(PROBLEM STATEMENT):
How many lines in the listing contain the word "dining"? Reply with the number alone.

(DATA FOR PROCESSING):
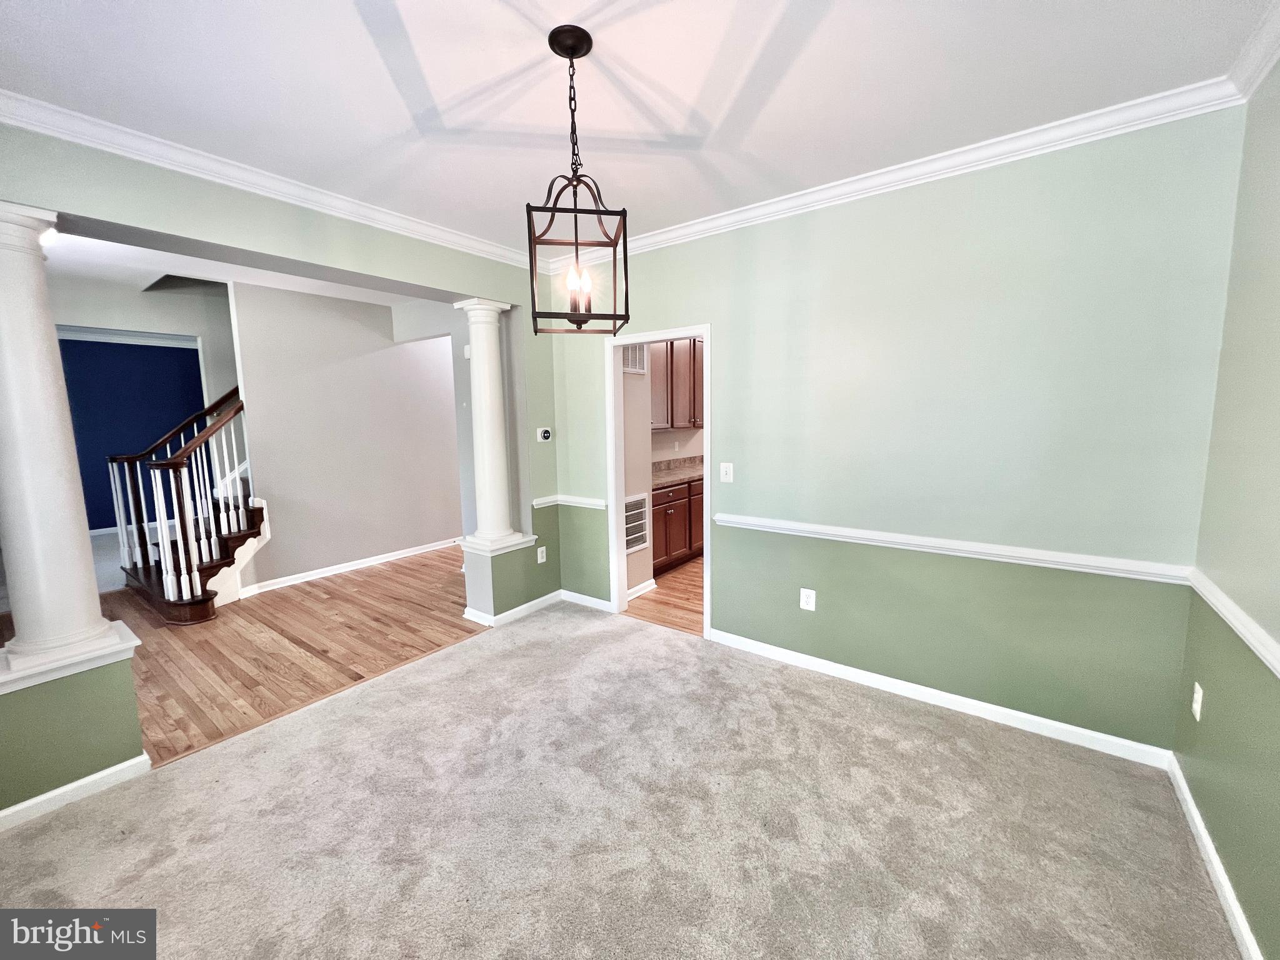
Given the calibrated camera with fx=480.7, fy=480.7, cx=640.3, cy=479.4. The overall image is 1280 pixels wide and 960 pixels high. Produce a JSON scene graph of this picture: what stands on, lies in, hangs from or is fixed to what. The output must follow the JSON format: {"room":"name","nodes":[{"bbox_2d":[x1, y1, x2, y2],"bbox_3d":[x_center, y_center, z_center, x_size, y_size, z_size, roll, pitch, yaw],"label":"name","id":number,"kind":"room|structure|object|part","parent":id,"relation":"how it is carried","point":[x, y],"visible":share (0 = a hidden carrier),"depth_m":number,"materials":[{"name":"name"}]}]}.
{"room":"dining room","nodes":[
{"label":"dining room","id":0,"kind":"room"},
{"bbox_2d":[0,628,147,821],"bbox_3d":[-2.503,1.034,1.943,0.326,0.591,0.675,5,9,36],"label":"half wall","id":1,"kind":"structure","parent":0,"point":[102,703],"depth_m":1.94,"materials":[{"name":"green paint"}]},
{"bbox_2d":[0,201,120,667],"bbox_3d":[-2.399,-0.153,1.880,0.326,1.777,0.315,5,9,36],"label":"column","id":2,"kind":"structure","parent":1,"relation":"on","point":[4,324],"depth_m":1.85,"materials":[{"name":"white paint"}]},
{"bbox_2d":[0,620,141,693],"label":"cap","id":3,"kind":"object","parent":1,"relation":"attached to","point":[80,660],"visible":0.65,"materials":[{"name":"white paint"}]},
{"bbox_2d":[0,753,152,830],"bbox_3d":[-2.558,1.321,1.627,0.111,0.079,1.330,5,9,36],"label":"baseboard","id":4,"kind":"structure","parent":1,"relation":"attached to","point":[30,802],"depth_m":1.95,"materials":[{"name":"white paint"}]},
{"bbox_2d":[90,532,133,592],"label":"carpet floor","id":5,"kind":"structure","parent":0,"point":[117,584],"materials":[{"name":"grey carpet"}]},
{"bbox_2d":[56,335,205,531],"bbox_3d":[-7.186,-0.656,6.788,0.133,2.788,3.701,5,9,36],"label":"blue wall","id":6,"kind":"structure","parent":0,"point":[94,528],"depth_m":6.70,"materials":[{"name":"blue paint"}]},
{"bbox_2d":[57,324,198,346],"bbox_3d":[-6.801,-1.809,5.936,0.181,0.138,2.890,5,9,36],"label":"crown molding","id":7,"kind":"structure","parent":6,"relation":"attached to","point":[184,342],"depth_m":6.21,"materials":[{"name":"white paint"}]},
{"bbox_2d":[46,228,430,306],"bbox_3d":[-3.345,-1.750,4.021,4.013,0.131,4.475,5,9,36],"label":"hallway ceiling","id":8,"kind":"structure","parent":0,"point":[277,283],"depth_m":3.83,"materials":[{"name":"white paint"}]},
{"bbox_2d":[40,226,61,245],"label":"ceiling light","id":9,"kind":"object","parent":8,"relation":"attached to","point":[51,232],"visible":0.29,"depth_m":3.09,"materials":[{"name":"white"}]},
{"bbox_2d":[0,123,561,630],"bbox_3d":[-2.001,-0.088,2.459,0.216,2.765,4.373,5,9,36],"label":"left wall","id":10,"kind":"structure","parent":0,"point":[340,264],"depth_m":2.40,"materials":[{"name":"paint"}]},
{"bbox_2d":[0,89,539,271],"bbox_3d":[-1.808,-1.361,2.685,0.197,0.452,2.940,5,9,36],"label":"crown molding","id":11,"kind":"structure","parent":10,"relation":"attached to","point":[189,170],"depth_m":2.32,"materials":[{"name":"white paint"}]},
{"bbox_2d":[461,590,562,627],"bbox_3d":[-0.977,0.998,3.899,0.411,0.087,0.836,5,9,36],"label":"baseboard","id":12,"kind":"structure","parent":10,"relation":"attached to","point":[517,609],"depth_m":3.73,"materials":[{"name":"white paint"}]},
{"bbox_2d":[536,545,547,563],"bbox_3d":[-0.808,0.616,3.925,0.015,0.128,0.082,5,9,36],"label":"wall outlet","id":13,"kind":"object","parent":10,"relation":"attached to","point":[539,555],"visible":0.99,"depth_m":3.92,"materials":[{"name":"white plastic"}]},
{"bbox_2d":[536,426,552,441],"bbox_3d":[-0.761,-0.361,3.817,0.034,0.113,0.122,5,9,36],"label":"thermostat","id":14,"kind":"object","parent":10,"relation":"attached to","point":[547,434],"visible":0.99,"depth_m":3.80,"materials":[{"name":"white plastic"}]},
{"bbox_2d":[91,543,491,766],"bbox_3d":[-2.839,1.072,4.131,3.711,0.059,4.652,5,9,36],"label":"hardwood floor","id":15,"kind":"structure","parent":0,"point":[287,600],"depth_m":3.30,"materials":[{"name":"brown wood"}]},
{"bbox_2d":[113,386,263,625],"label":"staircase","id":16,"kind":"structure","parent":15,"relation":"on","point":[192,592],"depth_m":4.13,"materials":[{"name":"brown wood"}]},
{"bbox_2d":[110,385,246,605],"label":"stair railing","id":17,"kind":"object","parent":16,"relation":"on","point":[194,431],"visible":0.76,"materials":[{"name":"wood"}]},
{"bbox_2d":[225,279,466,595],"bbox_3d":[-2.793,-0.481,5.175,0.123,2.758,2.372,5,9,36],"label":"hallway wall","id":18,"kind":"structure","parent":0,"point":[399,359],"depth_m":4.81,"materials":[{"name":"grey paint"}]},
{"bbox_2d":[235,536,461,597],"bbox_3d":[-2.771,0.846,5.281,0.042,0.091,2.907,5,9,36],"label":"baseboard","id":19,"kind":"structure","parent":18,"relation":"attached to","point":[382,560],"depth_m":4.92,"materials":[{"name":"white paint"}]},
{"bbox_2d":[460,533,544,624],"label":"half wall","id":20,"kind":"structure","parent":0,"point":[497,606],"depth_m":3.60,"materials":[{"name":"paint"}]},
{"bbox_2d":[455,298,523,548],"bbox_3d":[-1.109,-0.396,3.549,0.320,1.745,0.310,5,9,36],"label":"column","id":21,"kind":"structure","parent":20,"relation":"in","point":[489,423],"depth_m":3.47,"materials":[{"name":"white paint"}]},
{"bbox_2d":[461,532,539,556],"bbox_3d":[-1.085,0.491,3.696,0.374,0.071,0.496,5,9,36],"label":"cap","id":22,"kind":"object","parent":20,"relation":"attached to","point":[502,547],"visible":0.55,"depth_m":3.57,"materials":[{"name":"white paint"}]},
{"bbox_2d":[0,601,1237,959],"bbox_3d":[-0.421,1.390,1.452,3.977,0.098,4.469,5,9,36],"label":"carpet floor","id":23,"kind":"structure","parent":0,"point":[859,722],"depth_m":1.79,"materials":[{"name":"beige carpet"}]},
{"bbox_2d":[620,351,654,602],"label":"kitchen side wall","id":24,"kind":"structure","parent":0,"point":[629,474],"depth_m":4.06,"materials":[{"name":"beige paint"}]},
{"bbox_2d":[622,343,647,373],"bbox_3d":[-0.072,-1.019,3.908,0.015,0.294,0.390,5,9,36],"label":"air vent","id":25,"kind":"object","parent":24,"relation":"attached to","point":[637,367],"visible":0.61,"depth_m":3.94,"materials":[{"name":"white metal"}]},
{"bbox_2d":[623,492,649,553],"bbox_3d":[-0.055,0.367,4.031,0.017,0.467,0.392,5,9,36],"label":"air vent","id":26,"kind":"object","parent":24,"relation":"in","point":[642,534],"visible":0.79,"depth_m":4.06,"materials":[{"name":"white metal"}]},
{"bbox_2d":[626,578,657,600],"bbox_3d":[-0.103,0.969,4.006,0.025,0.089,0.761,5,9,36],"label":"baseboard","id":27,"kind":"structure","parent":24,"relation":"attached to","point":[647,584],"depth_m":4.14,"materials":[{"name":"white paint"}]},
{"bbox_2d":[0,0,1276,258],"bbox_3d":[-0.388,-1.417,1.252,4.203,0.111,4.407,5,9,36],"label":"ceiling","id":28,"kind":"structure","parent":0,"point":[207,17],"depth_m":1.74,"materials":[{"name":"white paint"}]},
{"bbox_2d":[526,25,629,335],"bbox_3d":[-0.214,-0.950,1.571,0.287,0.914,0.291,-2,7,-11],"label":"pendant light","id":29,"kind":"object","parent":28,"relation":"hanging from","point":[576,240],"visible":1,"depth_m":1.55,"materials":[{"name":"black metal"}]},
{"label":"candle bulbs","id":30,"kind":"part","parent":29,"relation":"part of","materials":[{"name":"glass"}]},
{"bbox_2d":[626,556,704,635],"bbox_3d":[1.391,0.930,4.837,2.810,0.064,3.477,5,9,36],"label":"kitchen floor","id":31,"kind":"structure","parent":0,"point":[664,579],"depth_m":4.06,"materials":[{"name":"brown wood"}]},
{"bbox_2d":[649,478,703,571],"bbox_3d":[0.460,0.386,5.347,0.610,0.887,2.328,5,9,36],"label":"lower cabinet","id":32,"kind":"object","parent":31,"relation":"on","point":[669,552],"visible":0.26,"depth_m":4.82,"materials":[{"name":"brown wood"}]},
{"bbox_2d":[650,455,705,488],"bbox_3d":[0.497,-0.109,5.273,0.666,0.149,2.307,5,9,36],"label":"countertop","id":33,"kind":"structure","parent":32,"relation":"on","point":[671,474],"depth_m":5.13,"materials":[{"name":"stone"}]},
{"bbox_2d":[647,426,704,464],"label":"kitchen wall","id":34,"kind":"structure","parent":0,"point":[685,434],"depth_m":5.75,"materials":[{"name":"paint"}]},
{"bbox_2d":[649,338,704,430],"bbox_3d":[0.331,-1.061,5.212,0.345,1.028,1.267,5,9,36],"label":"upper cabinet","id":35,"kind":"object","parent":34,"relation":"attached to","point":[671,423],"visible":0.39,"depth_m":5.02,"materials":[{"name":"brown wood"}]},
{"bbox_2d":[548,108,1243,753],"bbox_3d":[0.826,-0.239,2.974,3.797,2.745,0.128,5,9,36],"label":"back wall","id":36,"kind":"structure","parent":0,"point":[920,194],"depth_m":2.32,"materials":[{"name":"paint"}]},
{"bbox_2d":[531,493,608,509],"bbox_3d":[-0.545,0.178,3.771,0.597,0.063,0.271,5,9,36],"label":"chair rail","id":37,"kind":"object","parent":36,"relation":"attached to","point":[534,504],"visible":0.64,"depth_m":3.81,"materials":[{"name":"white paint"}]},
{"bbox_2d":[561,589,613,612],"bbox_3d":[-0.423,0.988,3.903,0.655,0.090,0.018,5,9,36],"label":"baseboard","id":38,"kind":"structure","parent":36,"relation":"attached to","point":[600,600],"depth_m":3.90,"materials":[{"name":"white paint"}]},
{"bbox_2d":[604,323,713,640],"bbox_3d":[0.151,0.040,3.458,0.886,2.096,0.162,5,9,36],"label":"door frame","id":39,"kind":"structure","parent":36,"relation":"in","point":[621,560],"depth_m":3.53,"materials":[{"name":"white paint"}]},
{"bbox_2d":[718,461,733,482],"bbox_3d":[0.553,-0.048,3.116,0.090,0.124,0.017,5,9,36],"label":"light switch","id":40,"kind":"object","parent":36,"relation":"attached to","point":[722,466],"visible":0.98,"depth_m":3.12,"materials":[{"name":"white plastic"}]},
{"bbox_2d":[799,587,816,611],"bbox_3d":[0.999,0.717,2.879,0.081,0.126,0.009,5,9,36],"label":"wall outlet","id":41,"kind":"object","parent":36,"relation":"attached to","point":[801,603],"visible":0.99,"depth_m":2.88,"materials":[{"name":"white plastic"}]},
{"bbox_2d":[544,78,1244,273],"bbox_3d":[0.735,-1.538,2.751,3.480,0.092,0.075,5,9,36],"label":"crown molding","id":42,"kind":"structure","parent":36,"relation":"attached to","point":[878,181],"depth_m":2.23,"materials":[{"name":"white paint"}]},
{"bbox_2d":[705,628,1176,769],"bbox_3d":[1.363,1.131,2.680,2.206,0.087,0.015,5,9,36],"label":"baseboard","id":43,"kind":"structure","parent":36,"relation":"attached to","point":[788,652],"depth_m":2.45,"materials":[{"name":"white paint"}]},
{"bbox_2d":[715,511,1193,583],"bbox_3d":[1.347,0.321,2.563,2.283,0.066,0.035,5,9,36],"label":"chair rail","id":44,"kind":"object","parent":36,"relation":"attached to","point":[807,525],"visible":0.84,"depth_m":2.33,"materials":[{"name":"white paint"}]},
{"bbox_2d":[1176,60,1279,959],"bbox_3d":[1.091,0.127,0.259,0.126,2.749,4.167,5,9,36],"label":"right wall","id":45,"kind":"structure","parent":0,"point":[1212,714],"depth_m":1.57,"materials":[{"name":"paint"}]},
{"bbox_2d":[1190,681,1203,720],"bbox_3d":[2.075,0.827,1.795,0.011,0.120,0.074,5,9,36],"label":"wall outlet","id":46,"kind":"object","parent":45,"relation":"attached to","point":[1196,697],"visible":0.98,"depth_m":1.78,"materials":[{"name":"white plastic"}]},
{"bbox_2d":[1166,753,1262,959],"bbox_3d":[1.075,1.418,0.494,0.015,0.086,3.997,5,9,36],"label":"baseboard","id":47,"kind":"structure","parent":45,"relation":"attached to","point":[1188,800],"depth_m":1.55,"materials":[{"name":"white paint"}]},
{"bbox_2d":[1185,568,1279,678],"bbox_3d":[1.213,0.589,0.579,0.030,0.072,3.641,5,9,36],"label":"chair rail","id":48,"kind":"object","parent":45,"relation":"attached to","point":[1278,665],"visible":0.79,"depth_m":1.52,"materials":[{"name":"white paint"}]},
{"bbox_2d":[1225,0,1279,100],"bbox_3d":[0.982,-1.204,0.162,0.080,0.093,4.022,5,9,36],"label":"crown molding","id":49,"kind":"structure","parent":45,"relation":"attached to","point":[1265,68],"depth_m":1.59,"materials":[{"name":"white paint"}]}
]}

(RESPONSE TO THIS EXERCISE):
2